At Against the Grain, Mr. Ivany has made his mark with small, eclectic productions that included a monthly Opera Pub series in Toronto that was literally pint-sized.

With in-person performances largely banned last year because of COVID-19, Against the Grain had an international hit with its virtual presentation of Messiah/Complex, a daring outdoor reimagination of Handel’s Messiah filmed across the country.

Some Albertans might have caught Against the Grain’s bar-storming cross-Canada tour of a stripped down and modernized La bohème in 2019 at Medicine Hat’s Mainliner Pub. That production serves as an example of the type of informal presentation that can attract “alternative audiences,” in Mr.
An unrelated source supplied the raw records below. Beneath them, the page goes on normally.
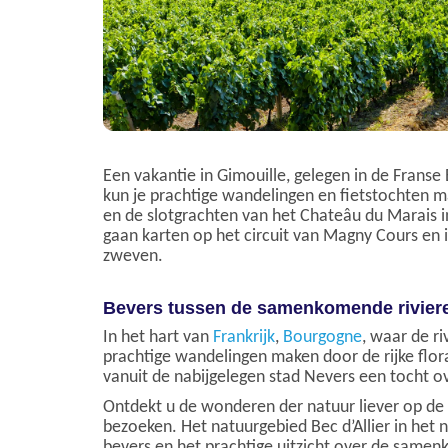
Een vakantie in Gimouille, gelegen in de Franse 
kun je prachtige wandelingen en fietstochten ma
en de slotgrachten van het Chateâu du Marais 
gaan karten op het circuit van Magny Cours en
zweven.
Bevers tussen de samenkomende rivier
In het hart van
Frankrijk
,
Bourgogne
, waar de ri
prachtige wandelingen maken door de rijke flora
vanuit de nabijgelegen stad Nevers een tocht o
Ontdekt u de wonderen der natuur liever op de f
bezoeken. Het natuurgebied Bec d’Allier in het
bevers en het prachtige uitzicht over de samen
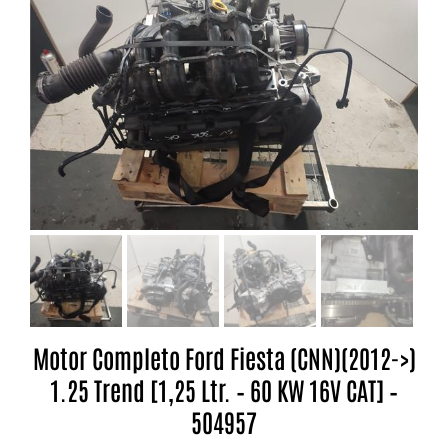
Motor Completo Ford Fiesta (CNN)(2012->)
1.25 Trend [1,25 Ltr. – 60 KW 16V CAT] –
504957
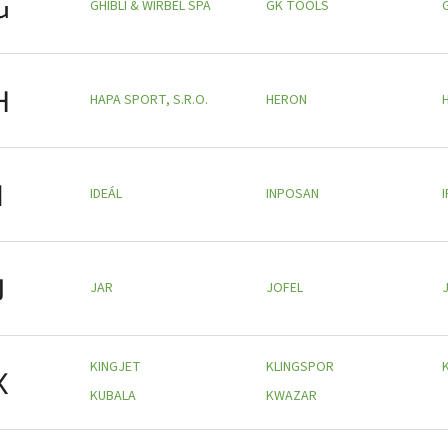
G
GHIBLI & WIRBEL SPA
GK TOOLS
H
HAPA SPORT, S.R.O.
HERON
I
IDEÁL
INPOSAN
J
JAR
JOFEL
KINGJET
KLINGSPOR
K
KUBALA
KWAZAR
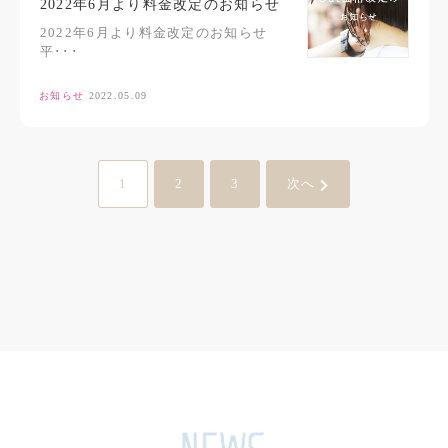
2022年6月より料金改定のお知らせ
2022年6月より料金改定のお知らせ
平･･･
お知らせ
2022.05.09
1
2
3
次へ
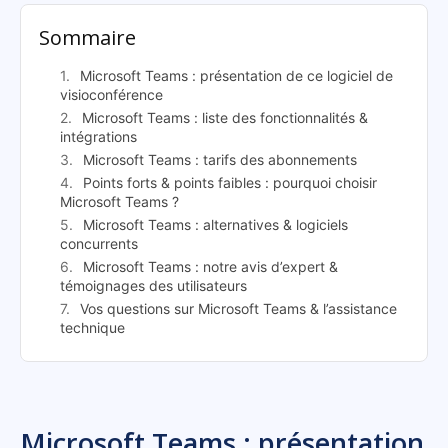
Sommaire
Microsoft Teams : présentation de ce logiciel de
visioconférence
Microsoft Teams : liste des fonctionnalités &
intégrations
Microsoft Teams : tarifs des abonnements
Points forts & points faibles : pourquoi choisir
Microsoft Teams ?
Microsoft Teams : alternatives & logiciels
concurrents
Microsoft Teams : notre avis d’expert &
témoignages des utilisateurs
Vos questions sur Microsoft Teams & l’assistance
technique
Microsoft Teams : présentation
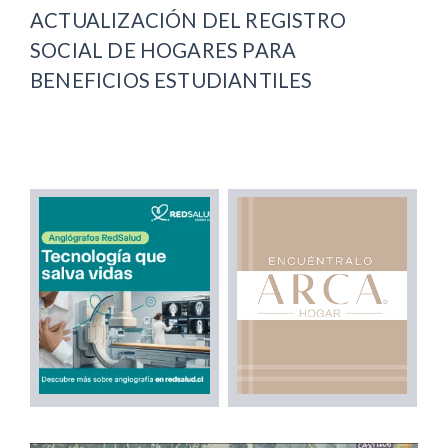
ACTUALIZACIÓN DEL REGISTRO
SOCIAL DE HOGARES PARA
BENEFICIOS ESTUDIANTILES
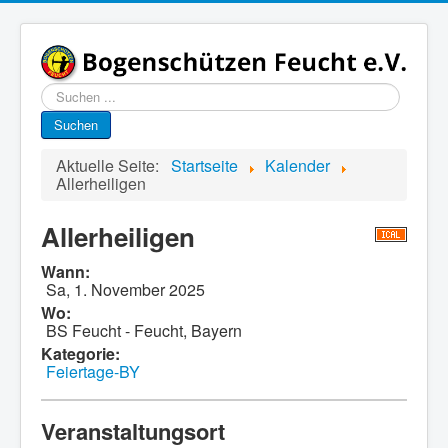
Suchen
...
Suchen
Aktuelle Seite:
Startseite
Kalender
Allerheiligen
Allerheiligen
Wann:
Sa, 1. November 2025
Wo:
BS Feucht - Feucht, Bayern
Kategorie:
Feiertage-BY
Veranstaltungsort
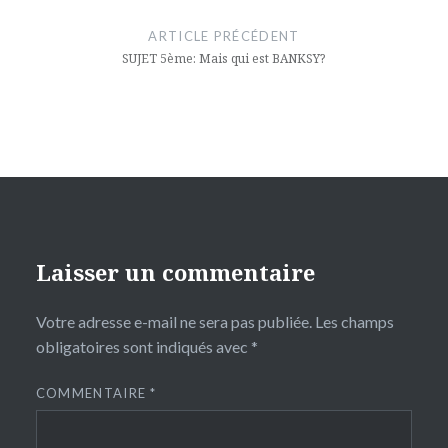
de
ARTICLE PRÉCÉDENT
l’article
SUJET 5ème: Mais qui est BANKSY?
Laisser un commentaire
Votre adresse e-mail ne sera pas publiée.
Les champs
obligatoires sont indiqués avec
*
COMMENTAIRE
*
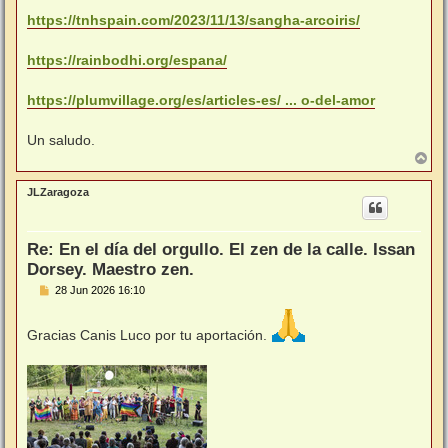
https://tnhspain.com/2023/11/13/sangha-arcoiris/
https://rainbodhi.org/espana/
https://plumvillage.org/es/articles-es/ ... o-del-amor
Un saludo.
A
r
r
JLZaragoza
i
b
a
Re: En el día del orgullo. El zen de la calle. Issan
Dorsey. Maestro zen.
M
28 Jun 2026 16:10
e
n
s
Gracias Canis Luco por tu aportación.
a
j
e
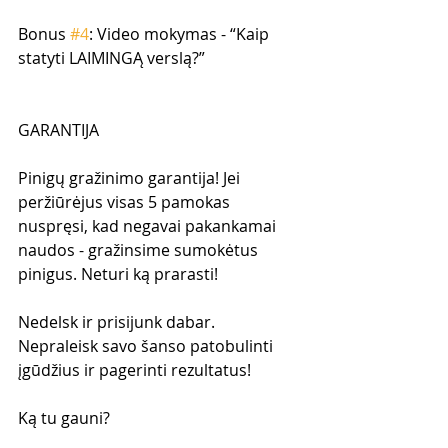
Bonus 
#4
: Video mokymas - “Kaip 
statyti LAIMINGĄ verslą?”
GARANTIJA
Pinigų gražinimo garantija! Jei 
peržiūrėjus visas 5 pamokas 
nuspręsi, kad negavai pakankamai 
naudos - gražinsime sumokėtus 
pinigus. Neturi ką prarasti!
Nedelsk ir prisijunk dabar. 
Nepraleisk savo šanso patobulinti 
įgūdžius ir pagerinti rezultatus!
Ką tu gauni?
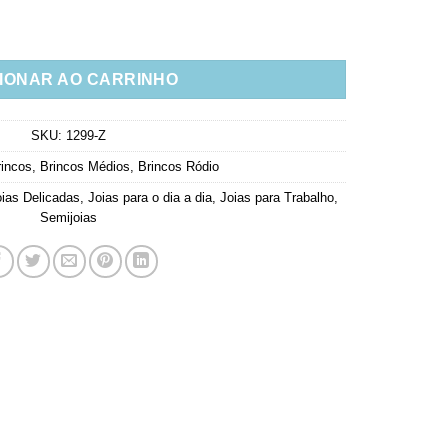
conia Cristal Semi Joia Luxo quantidade
IONAR AO CARRINHO
SKU:
1299-Z
rincos
,
Brincos Médios
,
Brincos Ródio
ias Delicadas
,
Joias para o dia a dia
,
Joias para Trabalho
,
Semijoias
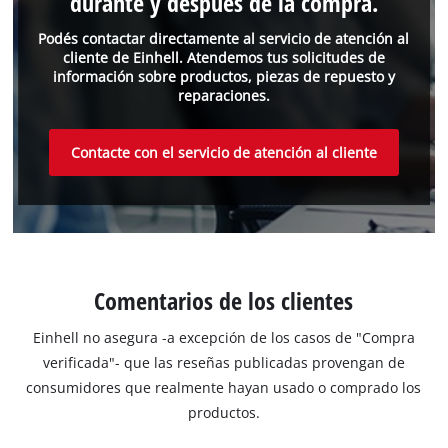
durante y después de la compra.
Podés contactar directamente al servicio de atención al
cliente de Einhell. Atendemos tus solicitudes de
información sobre productos, piezas de repuesto y
reparaciones.
Contacte con el servicio de atención al cliente
Comentarios de los clientes
Einhell no asegura -a excepción de los casos de "Compra
verificada"- que las reseñas publicadas provengan de
consumidores que realmente hayan usado o comprado los
productos.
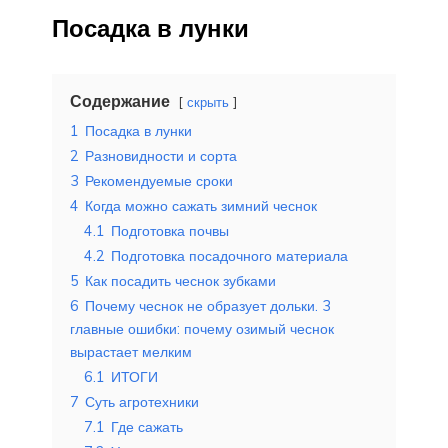
Посадка в лунки
Содержание
скрыть
1
Посадка в лунки
2
Разновидности и сорта
3
Рекомендуемые сроки
4
Когда можно сажать зимний чеснок
4.1
Подготовка почвы
4.2
Подготовка посадочного материала
5
Как посадить чеснок зубками
6
Почему чеснок не образует дольки. 3
главные ошибки: почему озимый чеснок
вырастает мелким
6.1
ИТОГИ
7
Суть агротехники
7.1
Где сажать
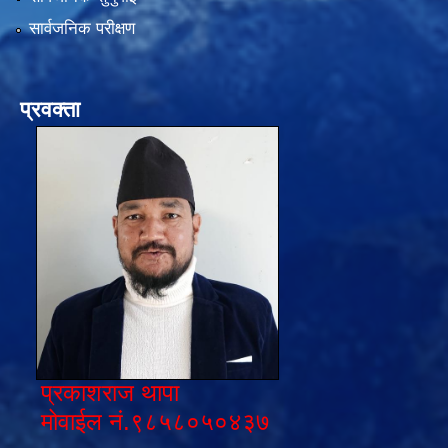
सार्वजनिक परीक्षण
प्रवक्ता
प्रकाशराज थापा
मोवाईल नं.९८५८०५०४३७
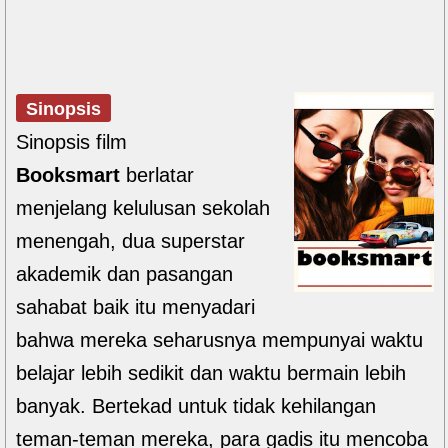
Sinopsis
Sinopsis film
Booksmart
berlatar
menjelang kelulusan sekolah
menengah, dua superstar
akademik dan pasangan
sahabat baik itu menyadari
bahwa mereka seharusnya mempunyai waktu
belajar lebih sedikit dan waktu bermain lebih
banyak. Bertekad untuk tidak kehilangan
teman-teman mereka, para gadis itu mencoba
Cook’s words.

“Sitting through a performance that is three hours or longer in a hall where the singers might be 200 feet away is a turnoff for some people,” he says. “We feel there’s an audience that isn’t inclined to attend opera but could be persuaded to attend something involving operettic music.”

Mr. Ivany’s flair for presenting offbeat opera in unconventional spaces is seen as a good fit in a city with a dynamic theatre scene that boasts North America’s largest and longest-running Fringe Festival. While there are no plans for Edmonton Opera to completely abandon its mainstage productions at Jubilee Auditorium, it won’t be business as usual.

Before it was cancelled because of the pandemic, Mr. Ivany was set to direct Leonard Bernstein’s Candide for Edmonton Opera in March, 2020. Looking back, he says the budget drove some of the artistic choices – choices he would not necessarily make now as the company’s artistic director.

“We need to dream big and bring in some of the best conductors and directors we can,” Mr. Ivany says. “If we’re going to do The Magic Flute at the Jubilee Auditorium, we’ll put the resources behind it. This city deserves that.”

“But if we can’t do that, it will have to be a different show. And if not that, it’s going to be in a different venue. We’re going to have to be creative.”